• Exercise aim: Your answer should be the full data, transcribed exactly, with no pictures in it.

• Material for this task:
· · ·
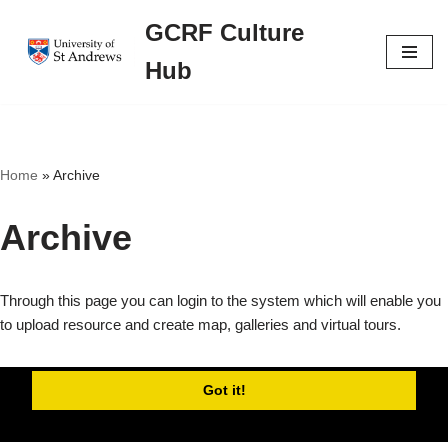
GCRF Culture
Skip
Hub
to
content
Home
»
Archive
Archive
Through this page you can login to the system which will enable you
to upload resource and create map, galleries and virtual tours.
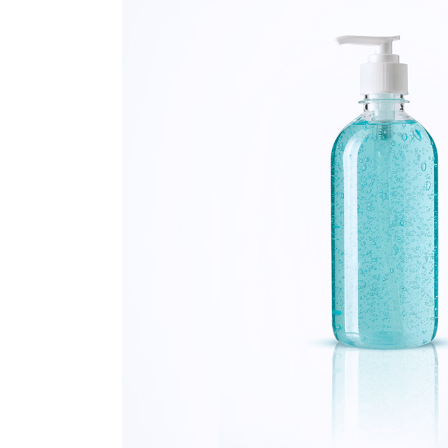
FAQ Page
Ophthalmologist Home
Working Ho
404 Error 
Physiatrist Home
Our Locati
Landing
Contact Us
FAQ Page
404 Error 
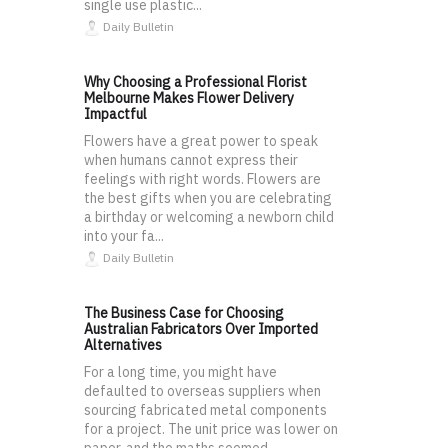
single use plastic...
Daily Bulletin
Why Choosing a Professional Florist
Melbourne Makes Flower Delivery
Impactful
Flowers have a great power to speak
when humans cannot express their
feelings with right words. Flowers are
the best gifts when you are celebrating
a birthday or welcoming a newborn child
into your fa...
Daily Bulletin
The Business Case for Choosing
Australian Fabricators Over Imported
Alternatives
For a long time, you might have
defaulted to overseas suppliers when
sourcing fabricated metal components
for a project. The unit price was lower on
paper, and the maths seemed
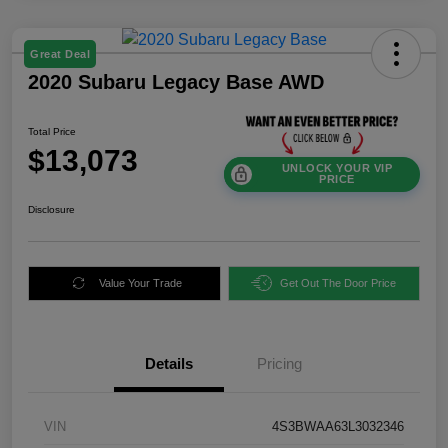
Great Deal
2020 Subaru Legacy Base AWD
Total Price
$13,073
UNLOCK YOUR VIP
PRICE
Disclosure
Value Your Trade
Get Out The Door Price
Details
Pricing
VIN
4S3BWAA63L3032346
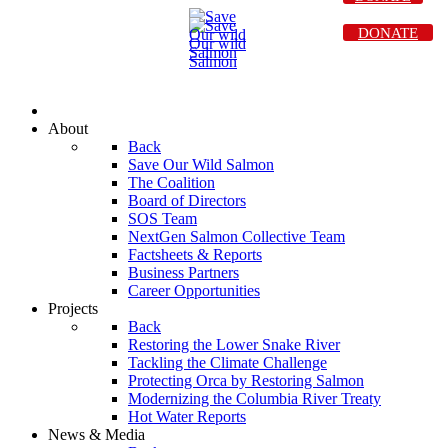
DONATE
About
Back
Save Our Wild Salmon
The Coalition
Board of Directors
SOS Team
NextGen Salmon Collective Team
Factsheets & Reports
Business Partners
Career Opportunities
Projects
Back
Restoring the Lower Snake River
Tackling the Climate Challenge
Protecting Orca by Restoring Salmon
Modernizing the Columbia River Treaty
Hot Water Reports
News & Media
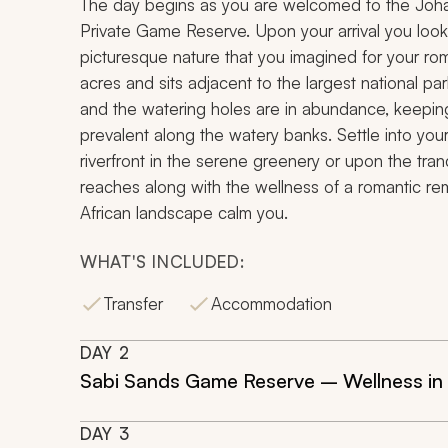
The day begins as you are welcomed to the Johan
Private Game Reserve. Upon your arrival you loo
picturesque nature that you imagined for your r
acres and sits adjacent to the largest national par
and the watering holes are in abundance, keeping
prevalent along the watery banks. Settle into y
riverfront in the serene greenery or upon the tran
reaches along with the wellness of a romantic remo
African landscape calm you.
WHAT'S INCLUDED:
Transfer
Accommodation
DAY
2
Sabi Sands Game Reserve – Wellness in 
DAY
3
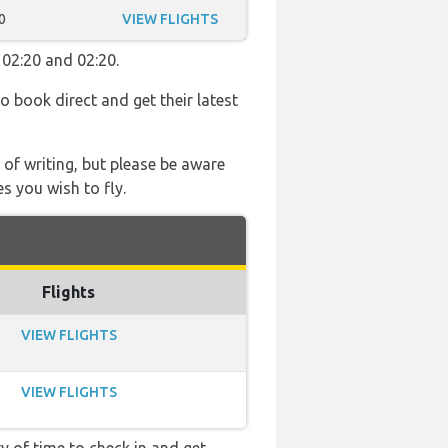
0
VIEW FLIGHTS
 02:20 and 02:20.
so book direct and get their latest
 of writing, but please be aware
s you wish to fly.
Flights
VIEW FLIGHTS
VIEW FLIGHTS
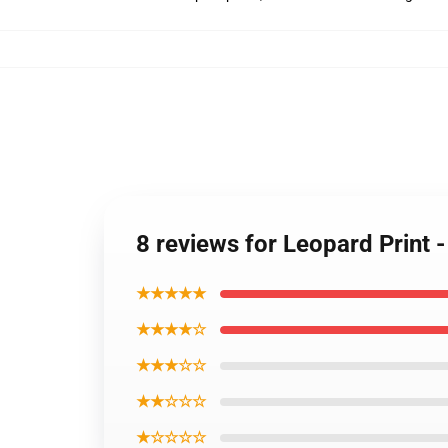
8 reviews for Leopard Print 
★★★★★
★★★★☆
★★★☆☆
★★☆☆☆
★☆☆☆☆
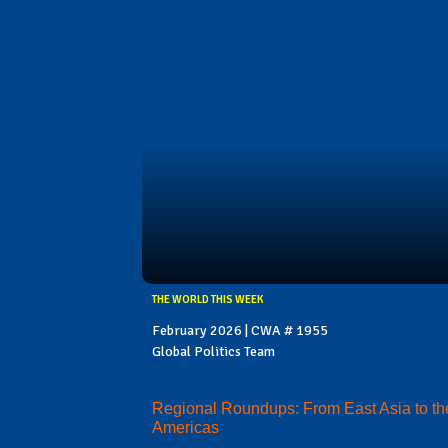
THE WORLD THIS WEEK
February 2026 | CWA # 1955
Global Politics Team
Regional Roundups: From East Asia to th
Americas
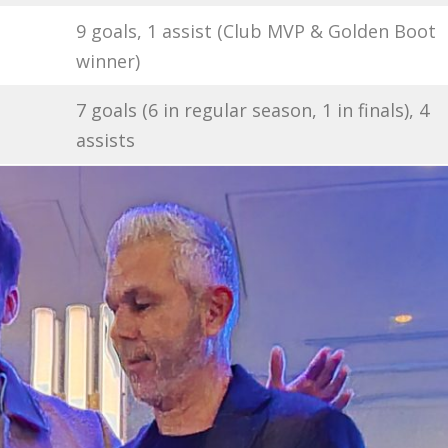
9 goals, 1 assist (Club MVP & Golden Boot
winner)
7 goals (6 in regular season, 1 in finals), 4
assists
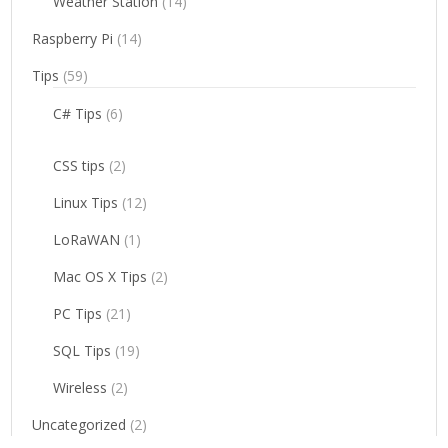
Weather Station
(14)
Raspberry Pi
(14)
Tips
(59)
C# Tips
(6)
CSS tips
(2)
Linux Tips
(12)
LoRaWAN
(1)
Mac OS X Tips
(2)
PC Tips
(21)
SQL Tips
(19)
Wireless
(2)
Uncategorized
(2)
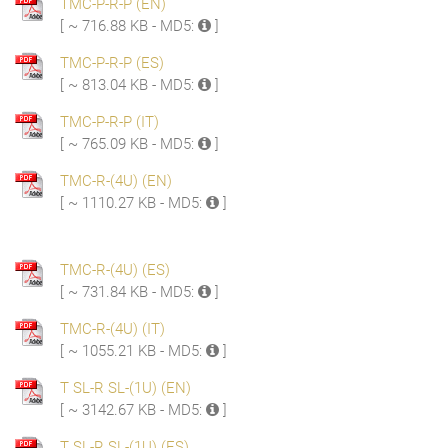
TMC-P-R-P (EN)
[ ~ 716.88 KB - MD5:
]
TMC-P-R-P (ES)
[ ~ 813.04 KB - MD5:
]
TMC-P-R-P (IT)
[ ~ 765.09 KB - MD5:
]
TMC-R-(4U) (EN)
[ ~ 1110.27 KB - MD5:
]
TMC-R-(4U) (ES)
[ ~ 731.84 KB - MD5:
]
TMC-R-(4U) (IT)
[ ~ 1055.21 KB - MD5:
]
T SL-R SL-(1U) (EN)
[ ~ 3142.67 KB - MD5:
]
T SL-R SL-(1U) (ES)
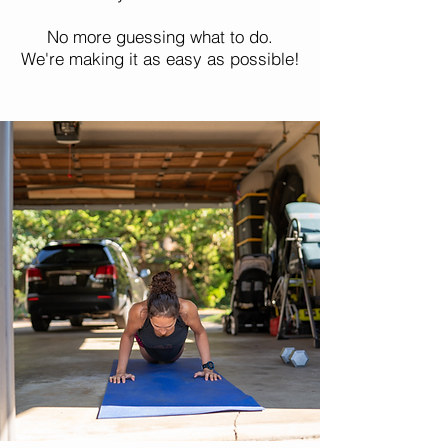
No more guessing what to do.
We're making it as easy as possible!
· · ·
• Output:
GCRF Culture
Skip
Hub
to
content
Home
»
Archive
Archive
Through this page you can login to the system which will enable you
to upload resource and create map, galleries and virtual tours.
FAQ Page
Ophthalmologist Home
Working Ho
404 Error 
Physiatrist Home
Our Locati
Landing
Contact Us
FAQ Page
404 Error 
single use plastic...
Daily Bulletin
Why Choosing a Professional Florist
Melbourne Makes Flower Delivery
Impactful
Flowers have a great power to speak
when humans cannot express their
feelings with right words. Flowers are
the best gifts when you are celebrating
a birthday or welcoming a newborn child
into your fa...
Daily Bulletin
The Business Case for Choosing
Australian Fabricators Over Imported
Alternatives
For a long time, you might have
defaulted to overseas suppliers when
sourcing fabricated metal components
for a project. The unit price was lower on
paper, and the maths seemed
Great Deal
2020 Subaru Legacy Base AWD
Total Price
$13,073
UNLOCK YOUR VIP
PRICE
Disclosure
Value Your Trade
Get Out The Door Price
Details
Pricing
VIN
4S3BWAA63L3032346
DONATE
About
Back
Save Our Wild Salmon
The Coalition
Board of Directors
SOS Team
NextGen Salmon Collective Team
Factsheets & Reports
Business Partners
Career Opportunities
Projects
Back
Restoring the Lower Snake River
Tackling the Climate Challenge
Protecting Orca by Restoring Salmon
Modernizing the Columbia River Treaty
Hot Water Reports
News & Media
The day begins as you are welcomed to the Johan
Private Game Reserve. Upon your arrival you loo
picturesque nature that you imagined for your r
acres and sits adjacent to the largest national par
and the watering holes are in abundance, keeping
prevalent along the watery banks. Settle into y
riverfront in the serene greenery or upon the tran
reaches along with the wellness of a romantic remo
African landscape calm you.
WHAT'S INCLUDED:
Transfer
Accommodation
DAY
2
Sabi Sands Game Reserve – Wellness in 
DAY
3
0
VIEW FLIGHTS
 02:20 and 02:20.
so book direct and get their latest
 of writing, but please be aware
s you wish to fly.
Flights
VIEW FLIGHTS
VIEW FLIGHTS
8 reviews for Leopard Print 
★★★★★
★★★★☆
★★★☆☆
★★☆☆☆
★☆☆☆☆
THE WORLD THIS WEEK
February 2026 | CWA # 1955
Global Politics Team
Regional Roundups: From East Asia to th
Americas
9 goals, 1 assist (Club MVP & Golden Boot
winner)
7 goals (6 in regular season, 1 in finals), 4
assists
Weather Station
(14)
Raspberry Pi
(14)
Tips
(59)
C# Tips
(6)
CSS tips
(2)
Linux Tips
(12)
LoRaWAN
(1)
Mac OS X Tips
(2)
PC Tips
(21)
SQL Tips
(19)
Wireless
(2)
Uncategorized
(2)
TMC-P-R-P (EN)
[ ~ 716.88 KB - MD5:
]
TMC-P-R-P (ES)
[ ~ 813.04 KB - MD5:
]
TMC-P-R-P (IT)
[ ~ 765.09 KB - MD5:
]
TMC-R-(4U) (EN)
[ ~ 1110.27 KB - MD5:
]
TMC-R-(4U) (ES)
[ ~ 731.84 KB - MD5:
]
TMC-R-(4U) (IT)
[ ~ 1055.21 KB - MD5:
]
T SL-R SL-(1U) (EN)
[ ~ 3142.67 KB - MD5:
]
T SL-R SL-(1U) (ES)
No more guessing what to do.
We're making it as easy as possible!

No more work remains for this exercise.